If A Levels are not serving students well in preparing for university, what else would you recommend that they do?
Agree with all the others. Reading reading reading.
But I suppose for me, it's a matter of attitude and responsibility. I teach at a "top 10" so they tell me indeed, I've always taught in research-led universities, which get the A students supposedly.
Most of them are bright, and most of them are as committed as they can be to the course.
But ...
I don't think they know what real study & engagement mean. At admissions interviews (yes we interview) they tell me how engaged they are blah, blah, blah. But they get here, and it's an effort to get them to read beyond the set reading each week. They want to know which are the "right" books to read, half way through first year, they tell me they've not yet borrowed a book from the library. I had one young person last term tell me they couldn't do a scheduled presentation because of a consultant appointment. Fair enough. However, they informed me only 4 days beforehand, when they had had the dates for the presentation since the start of term. I was told "Oh I know which presentation group I'm in, but I didn't know when." THe information oabout times./topics for each group has been available to them since the first week of term. Apparently I was harsh to say to this student that "Anyone with the A levels to get into this course has the wit to work out when they are due to participate in a group presentation."
I get the "Oh but I couldn't find the book in the library, so I couldn't do any reading" as if there aren't tens or hundreds of other books on the subject they could have read (they have a 5 page single spaced list of "Suggested Further Reading" set out, topic by topic).
They email me on Boxing Day with a question about something that is clearly set out in the course document.
They whime to me if their tutor can't give them the "advice" they want: ie to tell them what to study, which essay question to do, and so on.
Most of them get on & do things, but it's the 10% of whiney ones who demand my time, as if I'm somehow their servant. And, I'm afraid, most of them have little idea or ambition about what they need to do as independent research -- for a final year dissertation, they're still finding stuff "off th internet" so they tell me, and think that a reading list of 10 items is enough to show "independent research."
They are so spoon fed at school, that most of them need me to tell them what they're supposed to be doing.
I was at one of the best universities in the world as an undergrad. We were given the run of an amazing library; we were given stimulating difficult courses, with starting point reading lists, and then we had to get on with it. It was wonderful!

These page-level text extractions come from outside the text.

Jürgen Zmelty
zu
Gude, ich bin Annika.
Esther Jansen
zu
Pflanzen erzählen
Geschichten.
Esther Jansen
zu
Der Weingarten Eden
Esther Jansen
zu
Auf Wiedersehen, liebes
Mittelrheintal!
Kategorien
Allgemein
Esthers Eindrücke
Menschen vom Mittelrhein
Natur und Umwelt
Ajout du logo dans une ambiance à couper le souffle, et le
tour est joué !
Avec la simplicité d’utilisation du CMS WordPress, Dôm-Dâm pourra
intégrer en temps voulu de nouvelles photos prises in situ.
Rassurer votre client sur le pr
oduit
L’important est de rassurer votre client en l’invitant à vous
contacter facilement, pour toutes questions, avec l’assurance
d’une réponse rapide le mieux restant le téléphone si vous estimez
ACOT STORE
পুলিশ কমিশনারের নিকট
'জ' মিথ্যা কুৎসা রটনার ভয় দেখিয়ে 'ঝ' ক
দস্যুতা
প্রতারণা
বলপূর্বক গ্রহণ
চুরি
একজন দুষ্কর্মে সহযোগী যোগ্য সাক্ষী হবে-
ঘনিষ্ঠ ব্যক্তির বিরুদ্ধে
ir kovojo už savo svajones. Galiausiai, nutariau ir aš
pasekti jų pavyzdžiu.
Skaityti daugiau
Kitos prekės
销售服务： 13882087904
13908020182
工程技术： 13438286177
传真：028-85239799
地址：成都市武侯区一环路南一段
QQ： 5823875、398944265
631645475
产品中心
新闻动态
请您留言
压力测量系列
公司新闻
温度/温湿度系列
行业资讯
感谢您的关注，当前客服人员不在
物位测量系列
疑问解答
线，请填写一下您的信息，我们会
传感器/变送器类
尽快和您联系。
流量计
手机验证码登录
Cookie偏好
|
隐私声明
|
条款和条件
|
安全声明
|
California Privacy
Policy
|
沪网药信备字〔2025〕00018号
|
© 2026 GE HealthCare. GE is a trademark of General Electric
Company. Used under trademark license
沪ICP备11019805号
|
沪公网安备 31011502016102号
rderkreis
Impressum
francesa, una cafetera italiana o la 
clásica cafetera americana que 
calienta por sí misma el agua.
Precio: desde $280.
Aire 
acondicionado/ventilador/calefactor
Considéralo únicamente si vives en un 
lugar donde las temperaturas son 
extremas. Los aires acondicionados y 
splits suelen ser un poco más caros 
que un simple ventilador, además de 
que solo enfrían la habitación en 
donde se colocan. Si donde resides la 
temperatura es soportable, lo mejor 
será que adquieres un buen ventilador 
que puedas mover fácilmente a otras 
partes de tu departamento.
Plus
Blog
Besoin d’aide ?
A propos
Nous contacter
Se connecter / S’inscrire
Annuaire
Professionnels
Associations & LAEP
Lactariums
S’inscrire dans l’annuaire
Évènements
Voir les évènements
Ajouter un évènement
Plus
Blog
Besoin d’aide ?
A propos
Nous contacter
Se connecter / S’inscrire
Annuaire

But I doubt more than half a dozen of my students in each year group could cope with that now. They lack resilience.
It's not entirely their fault: they are examined to within an inch of their lives at secondary school, and in order for their schools to make the league tables & all that garbage, they are coached and cajoled, and spoon fed. They just don't have the experience of the real independence needed for humanities studies at challenging universities.
A lot of them step up, but an increasing number of students seek to blame academic staff teaching, for their own deficiencies in learning. I know that for most of them, this is not malicious -- they're nice kids, but they panic, they realise they're missing something, but they don't have the mental mindset to look to themselves: they project their anxiety & stress onto others.
Can you tell I've had 4 12 hour days, mostly seeing crying panicked students? Individually, I can't be this harsh with them; I have to work from where they are. But they are encouraged by all around them (and I see this here on MN) to demand from tutors what it is really not good practice to give them. It's sometimes a tricky balance between nudging them to where I know they need to be, and getting them to see that and take responsibility.
It's not that they don't have the talents & abilities to do it -- I am constantly delighted by the results when they do get it. But it's the system in which we are all trapped now.